Orhun Yazıtları, Göktürk Yazıtları ya da Köktürk Yazıtları, Türklerin bilinen ilk alfabesi olan Orhun alfabesi ile Göktürkler tarafından yazılmış yapıtlardır. Orhun Yazıtları, Göktürk İmparatorluğu'nun ünlü hükümdarı Bilge Kağan devrinden kalma altı adet yazılı dikilitaştır. Moğolistan'ın kuzeyinde, Baykal gölününü güneyinde, Orhun ırmağı vadisindeki Koşo Saydam gölü yakınlarındadır. Bu yazıtlardan Köl Tigin ve Bilge Kağan yazıtları, Koçho Tsaydam bölgesindeki Orhun Irmağı civarında; Bilge Tonyukuk yazıtları ise, Köl Tigin ve Bilge Kağan yazıtlarından yaklaşık 360 km uzakta, Tola Irmağı'nın yukarı yatağındaki Bayn Tsokto (Bayn Çokto) bölgesindedir. Bilge Tonyukuk yazıtlarının, Orhun yazıtlarıyla birlikte düşünülmesi, anılması Köl Tigin ve Bilge Kağan yazıtları ile aynı döneme ait olması ve aynı konuları içermesindendir. Yazıtlar Türk dili, tarihi, edebiyatı, sanatı, töresi hakkında önemli bilgiler vermektedirler. Türk ve Türkçe adı, ilk kez Doğu Göktürkler dönemine ait bu yazıtlarda geçmektedir.
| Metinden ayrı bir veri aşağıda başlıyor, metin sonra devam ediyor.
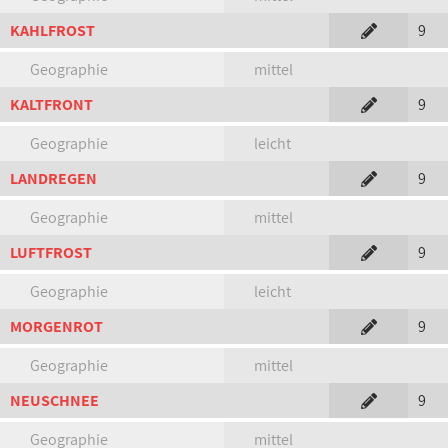
KAHLFROST
9
Geographie
mittel
KALTFRONT
9
Geographie
leicht
LANDREGEN
9
Geographie
mittel
LUFTFROST
9
Geographie
leicht
MORGENROT
9
Geographie
mittel
NEUSCHNEE
9
Geographie
mittel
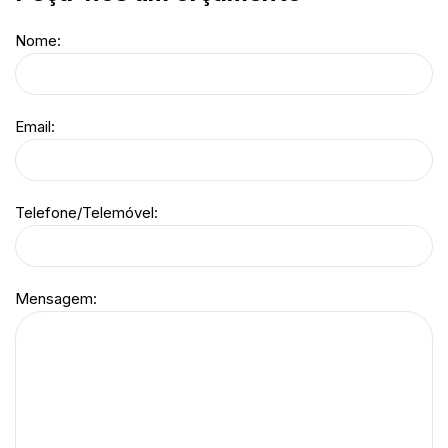
Nome:
Email:
Telefone/Telemóvel:
Mensagem:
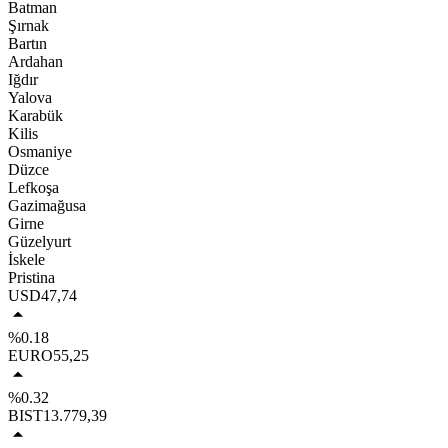
Batman
Şırnak
Bartın
Ardahan
Iğdır
Yalova
Karabük
Kilis
Osmaniye
Düzce
Lefkoşa
Gazimağusa
Girne
Güzelyurt
İskele
Pristina
USD
47,74
%0.18
EURO
55,25
%0.32
BIST
13.779,39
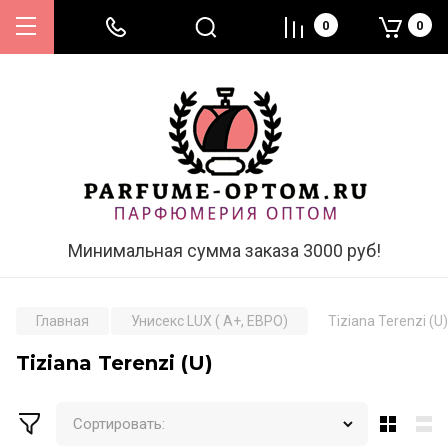
0
0
Минимальная сумма заказа 3000 руб!
Главная
Унисекс LUX ( А+, ЕВРО)
Tiziana Terenzi (U)
Tiziana Terenzi (U)
Сортировать:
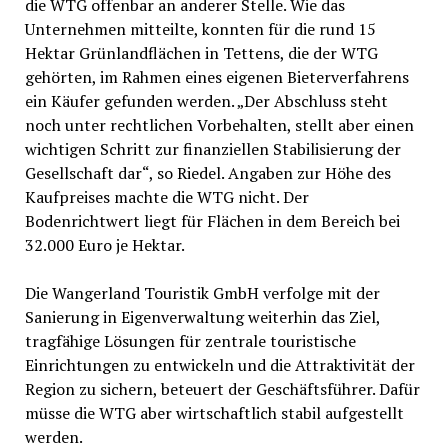
die WTG offenbar an anderer Stelle. Wie das
Unternehmen mitteilte, konnten für die rund 15
Hektar Grünlandflächen in Tettens, die der WTG
gehörten, im Rahmen eines eigenen Bieterverfahrens
ein Käufer gefunden werden. „Der Abschluss steht
noch unter rechtlichen Vorbehalten, stellt aber einen
wichtigen Schritt zur finanziellen Stabilisierung der
Gesellschaft dar“, so Riedel. Angaben zur Höhe des
Kaufpreises machte die WTG nicht. Der
Bodenrichtwert liegt für Flächen in dem Bereich bei
32.000 Euro je Hektar.
Die Wangerland Touristik GmbH verfolge mit der
Sanierung in Eigenverwaltung weiterhin das Ziel,
tragfähige Lösungen für zentrale touristische
Einrichtungen zu entwickeln und die Attraktivität der
Region zu sichern, beteuert der Geschäftsführer. Dafür
müsse die WTG aber wirtschaftlich stabil aufgestellt
werden.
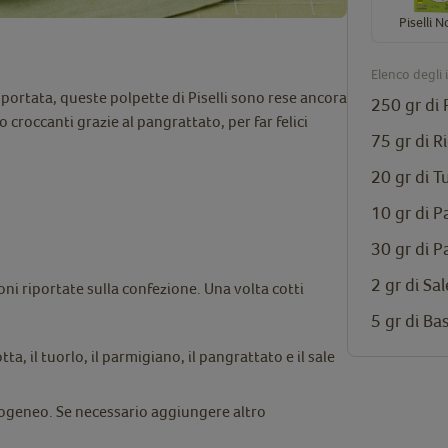
Piselli N
Elenco degli 
 portata, queste polpette di Piselli sono rese ancora
250 gr di
croccanti grazie al pangrattato, per far felici
75 gr di R
20 gr di T
10 gr di 
30 gr di P
2 gr di Sal
oni riportate sulla confezione. Una volta cotti
5 gr di Bas
otta, il tuorlo, il parmigiano, il pangrattato e il sale
ogeneo. Se necessario aggiungere altro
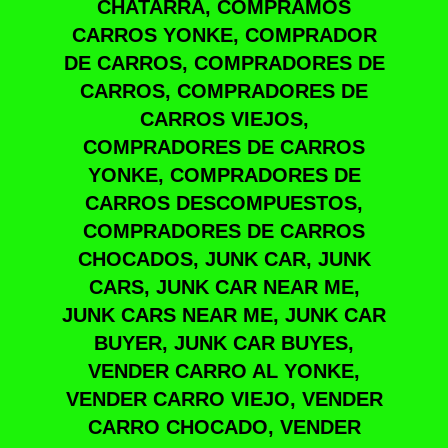
CHATARRA, COMPRAMOS
CARROS YONKE, COMPRADOR
DE CARROS, COMPRADORES DE
CARROS, COMPRADORES DE
CARROS VIEJOS,
COMPRADORES DE CARROS
YONKE, COMPRADORES DE
CARROS DESCOMPUESTOS,
COMPRADORES DE CARROS
CHOCADOS, JUNK CAR, JUNK
CARS, JUNK CAR NEAR ME,
JUNK CARS NEAR ME, JUNK CAR
BUYER, JUNK CAR BUYES,
VENDER CARRO AL YONKE,
VENDER CARRO VIEJO, VENDER
CARRO CHOCADO, VENDER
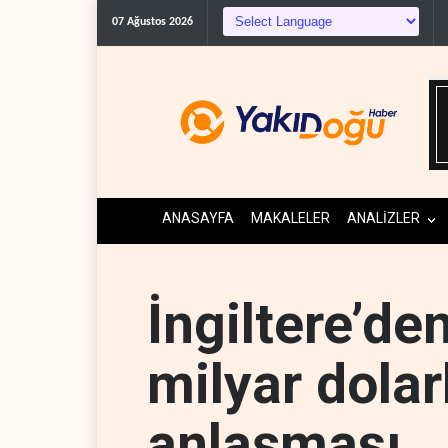
07 Ağustos 2026
ANASAYFA
MAKALELER
ANALİZLER
İngiltere’de
milyar dolarl
anlaşması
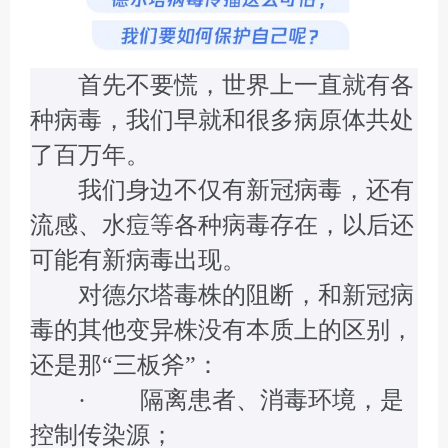
首先不要慌，世界上一直就有各
种病毒，我们早就和很多病原体共处
了百万年。
我们身边不仅有新冠病毒，还有
流感、水痘等各种病毒存在，以后还
可能有新病毒出现。
对德尔塔毒株的阻断，和新冠病
毒的其他变异株没有本质上的区别，
还是那“三板斧”：
· 隔离患者、消毒环境，是
控制传染源；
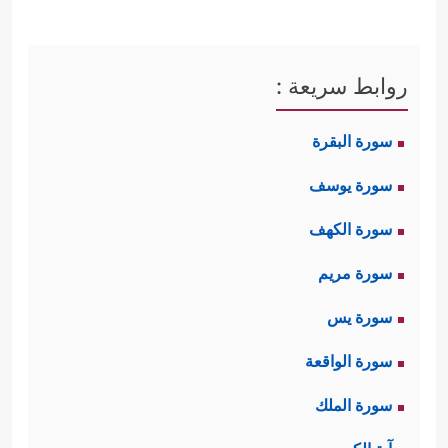
روابط سريعة :
سورة البقرة
سورة يوسف
سورة الكهف
سورة مريم
سورة يس
سورة الواقعة
سورة الملك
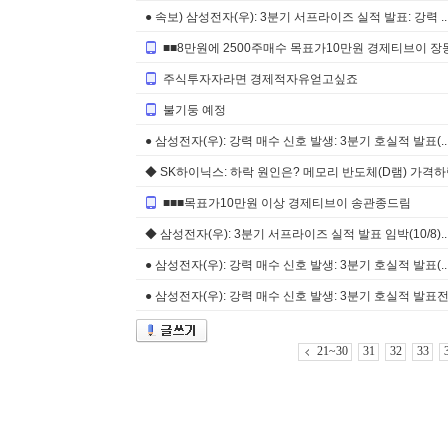
● 속보) 삼성전자(우): 3분기 서프라이즈 실적 발표: 강력 ..
■■8만원에 2500주매수 목표가10만원 경제티브이 
주식투자자라면 경제적자유얻고싶죠
불기둥 예정
● 삼성전자(우): 강력 매수 신호 발생: 3분기 호실적 발표(..
◆ SK하이닉스: 하락 원인은? 메모리 반도체(D램) 가격하락 
■■■목표가10만원 이상 경제티브이 송관종드림
◆ 삼성전자(우): 3분기 서프라이즈 실적 발표 임박(10/8)..
● 삼성전자(우): 강력 매수 신호 발생: 3분기 호실적 발표(..
● 삼성전자(우): 강력 매수 신호 발생: 3분기 호실적 발표전.
21~30
31
32
33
Yazıtların üçü çok önemlidir. İki taştan oluşan Tonyukuk 716, Köl Tigin (Kültigin) 732, Bilge Kağan 735 yılında dikilmiştir. Köl Tigin yazıtı, Bilge Kağan'ın ağzından yazılmıştır. Kültigin, Bilge Kağan'ın kardeşi, buyrukçu ihtiyar Tonyukuk ise veziridir. Anıtların olduğu yerde yalnızca dikilitaşlar değil, yüzlerce heykel, balbal, şehir harabeleri, taş yollar, su kanalları, koç ve kaplumbağa heykelleri, sunak taşları bulunmuştur.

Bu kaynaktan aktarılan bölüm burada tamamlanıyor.